The lookout at 1-Flowerhill. (Photo: 1-Group)
A LIFE IN EXPERIENCES
For Ong, who grew up in a one-room HDB flat before building a successful career in tech, the journey from rags to riches has been less about personal empire and more about shared opportunity.
“Resilience doesn’t mean pushing through blindly,” he said, a lesson he imparts to young leaders. “It means learning when to pivot, when to ask for help, and when to put your team’s wellbeing ahead of short-term gain.”
As Ong reflects on two decades of building 1-Group, the pride is not just in the spaces, but in the people. “What stands out are the quiet moments of breakthrough – the first couple who chose to get married at one of our venues, the guests who return year after year because it feels like home. These remind me we’re not just in the business of F&B. We are in the business of memories.”

Part of 1-Group’s staying power comes from how it is led. Ong pioneered what he calls “Collective Leadership” – a decentralised model that pushes ownership down to each venue. (Photo: CNA/Kelvin Chia)
That sense of continuity has been matched by a quiet resilience. “I am also proud of how we have weathered change,” Ong added. “Through economic shifts, industry challenges, and a global pandemic, we have remained independent, adaptable, and deeply rooted in our values.
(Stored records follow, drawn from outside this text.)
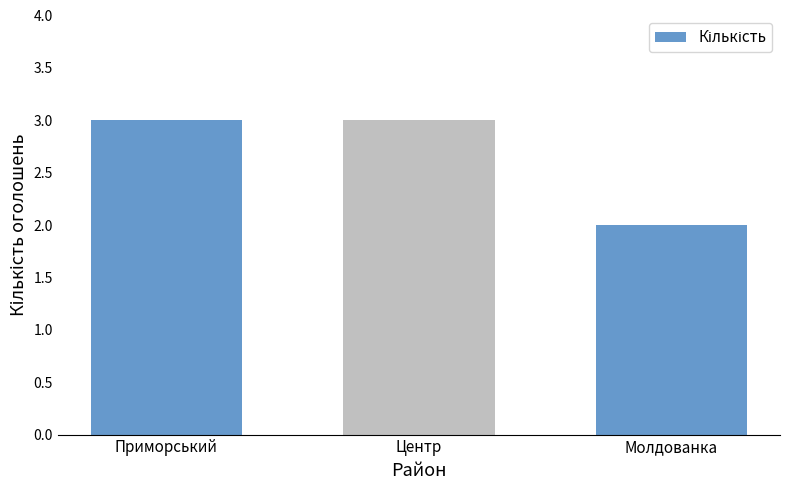

Reading left to right, list all the values displayed in this chart.

3	3	2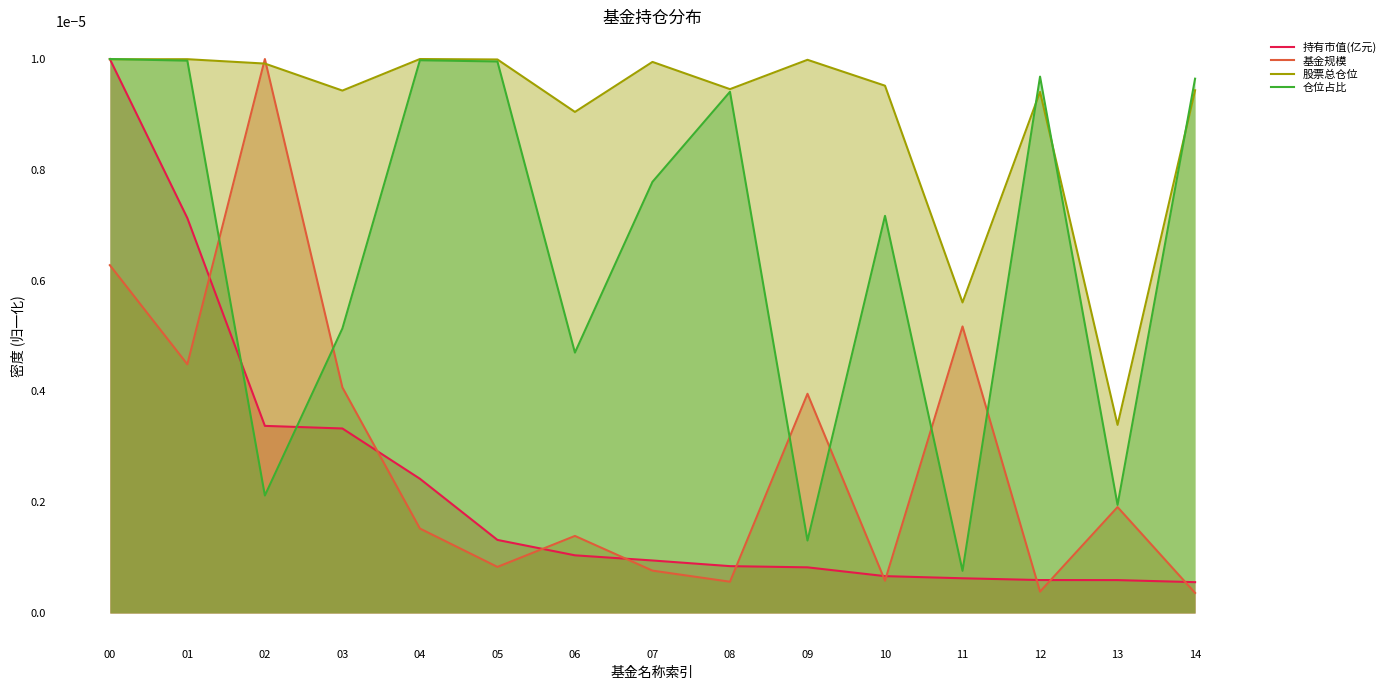

Between 08 and 04, which is larger?

04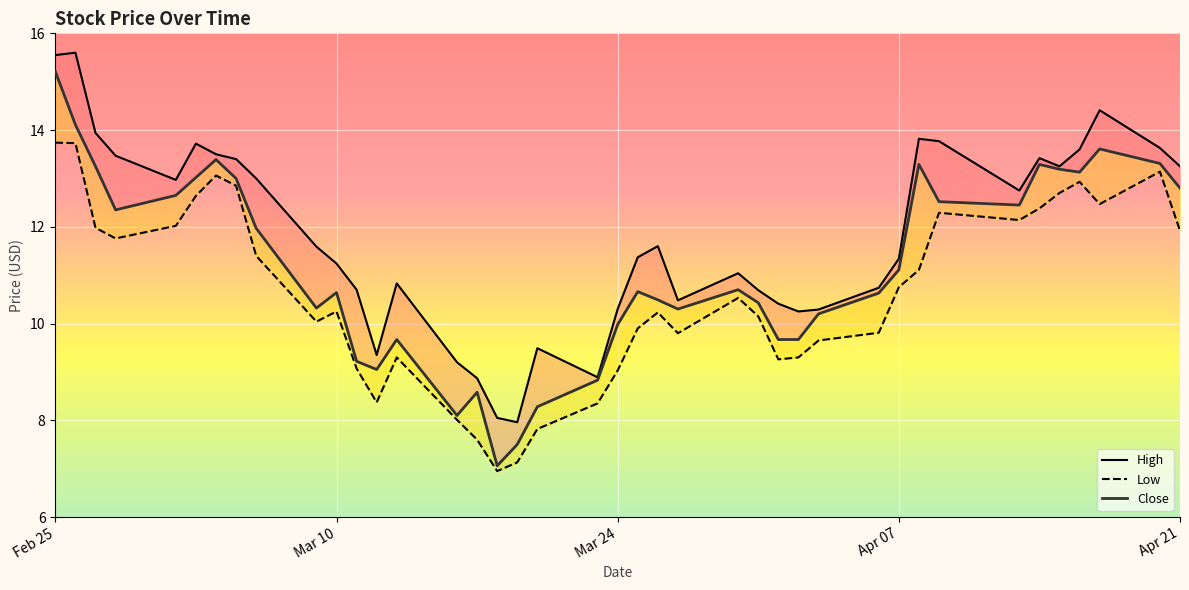

What is the maximum value shown in the chart?

15.6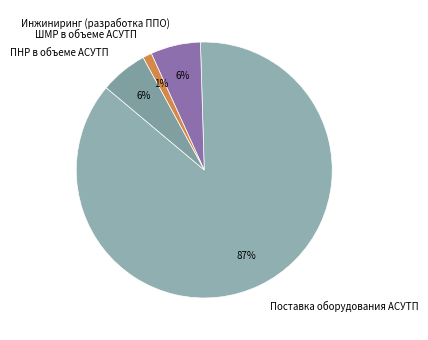

Is it true that Поставка оборудования АСУТП is 99% of the pie?

False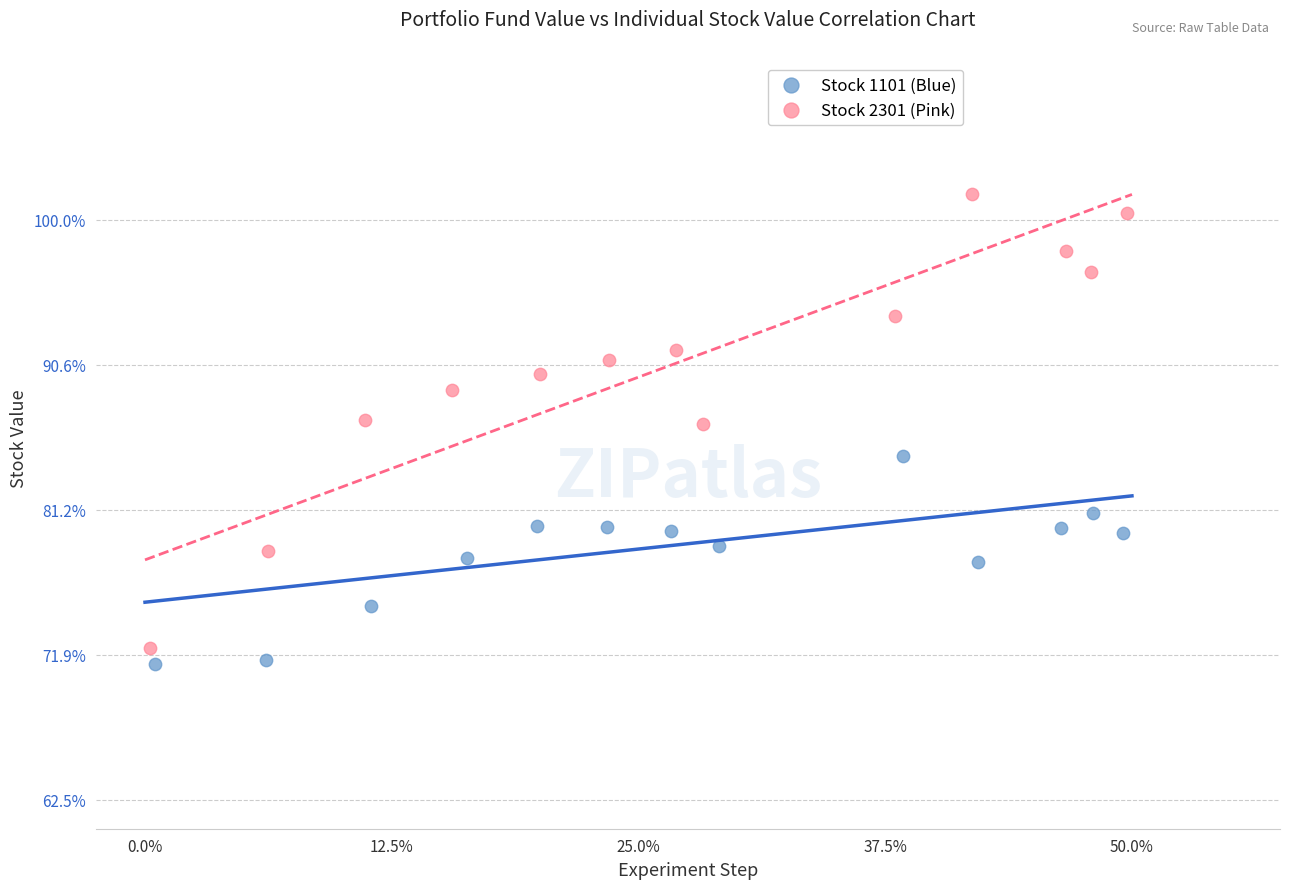

Which series has the widest spread of Y values?

Stock 2301 (Pink)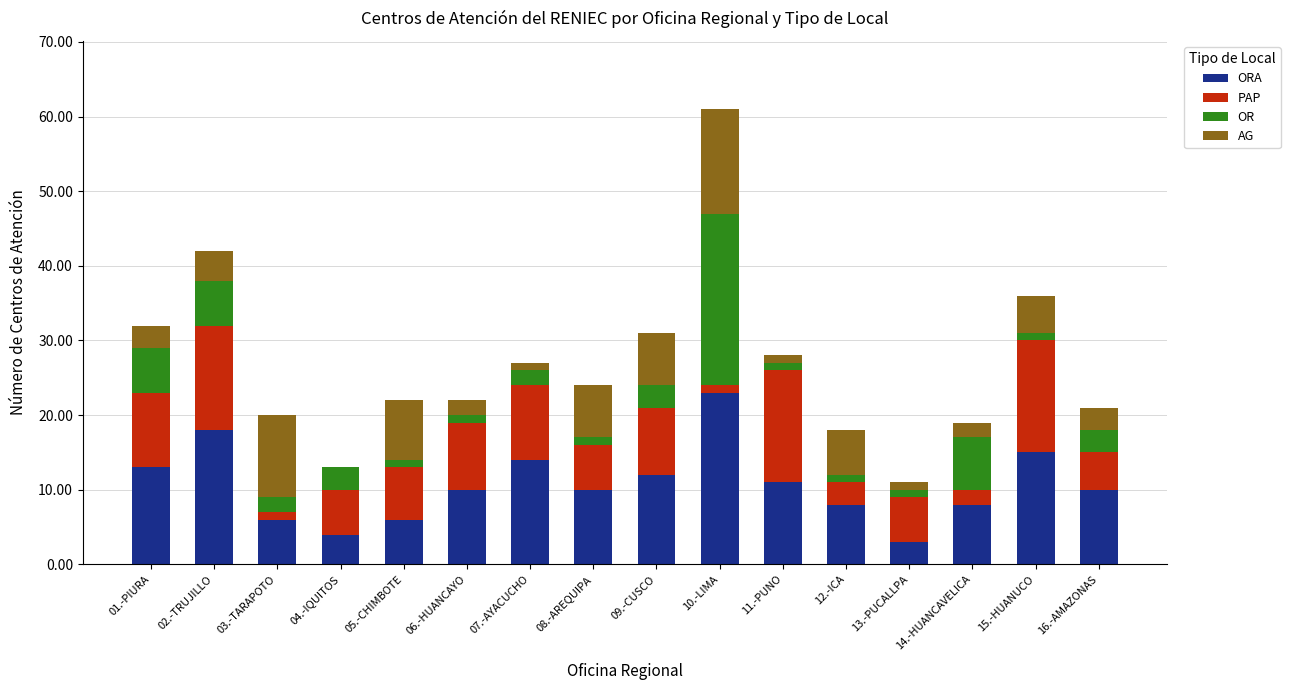

At which category is the sum across all series the highest?

10.-LIMA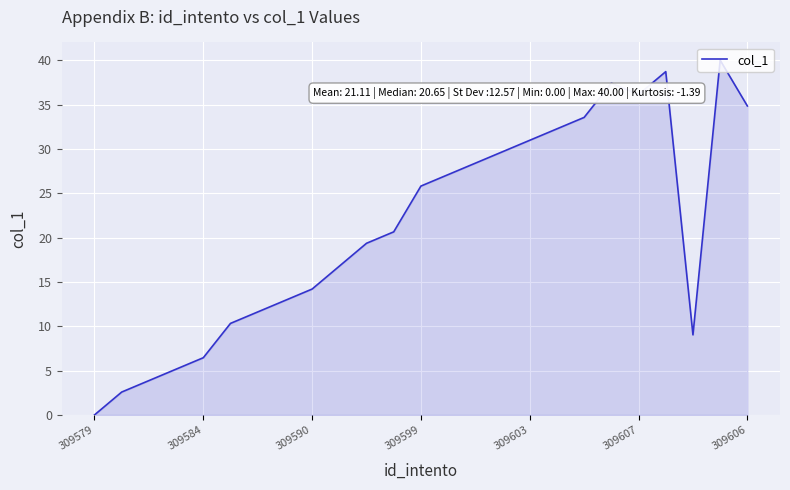

Does the chart have visible grid lines?

Yes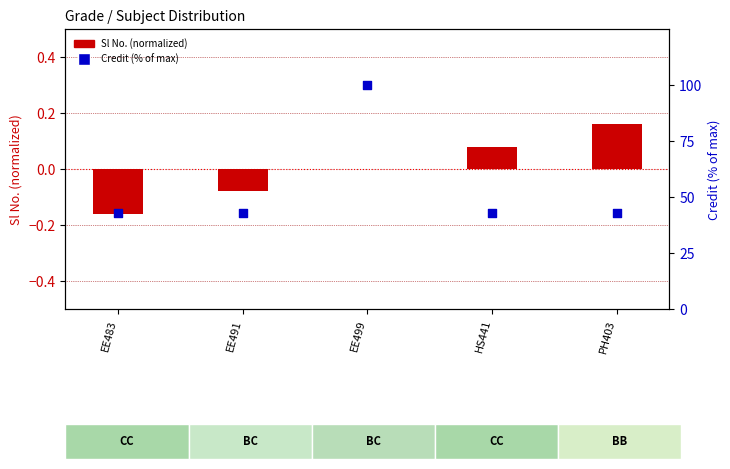

Which series contains the highest Y value?

Credit (% of max)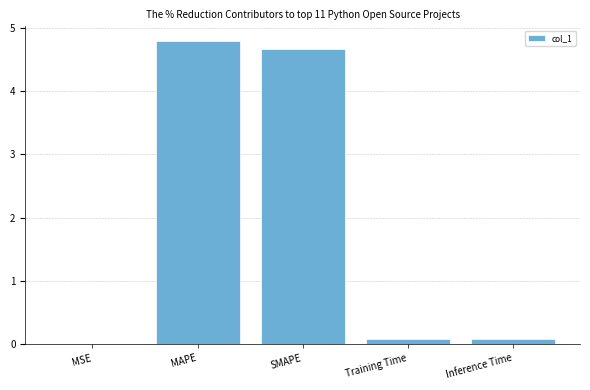

What is the greatest value displayed?

4.8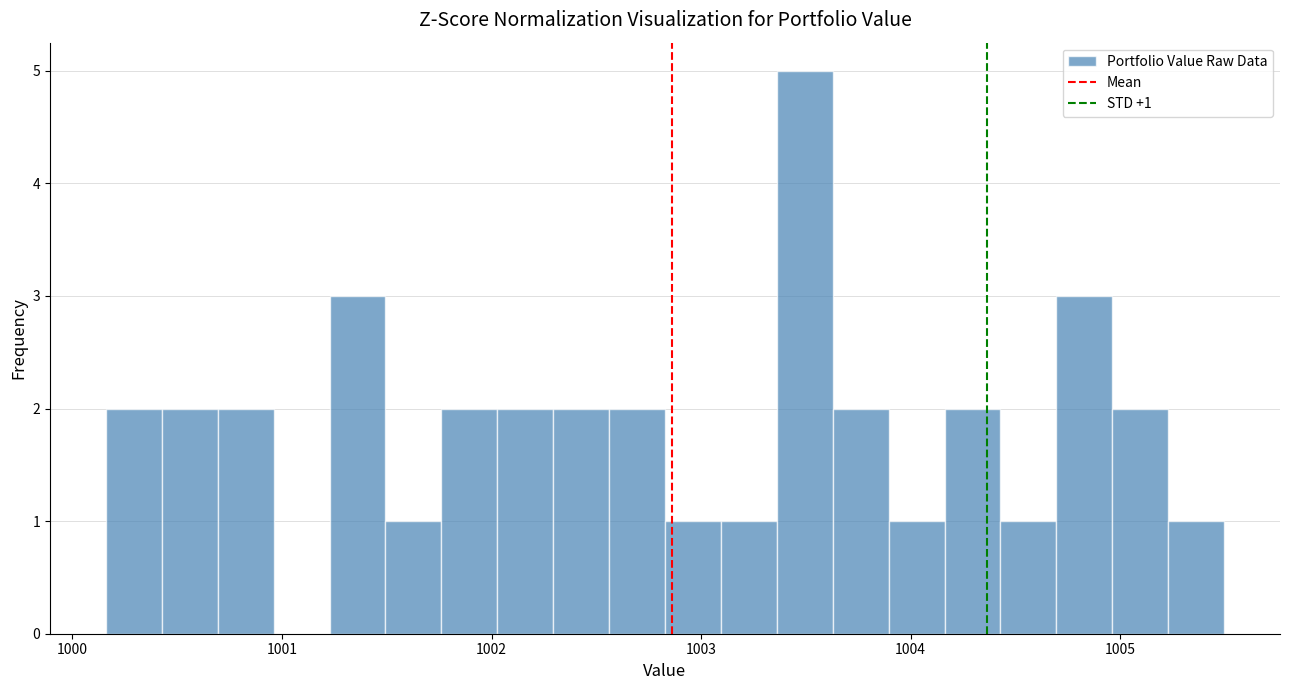

Around what value on the x-axis is the tallest bar? Give the approximate position of its centre, as read against the axis.

1003.5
That kind of resilience only happens when people believe in what they are building.”
And perhaps his proudest achievement isn’t a venue at all, but the culture that holds it all together. “I am proud of the culture we have shaped,” he said. “One that attracts people who care deeply, who stay, and who grow with us. That is what gives our work longevity. It is not just the places we build, but the people who bring them to life.”
And that, perhaps, is the real secret. In an industry often reduced to profit margins and survival rates, 1-Group has built its reputation on something far more enduring: The art of sparking joy.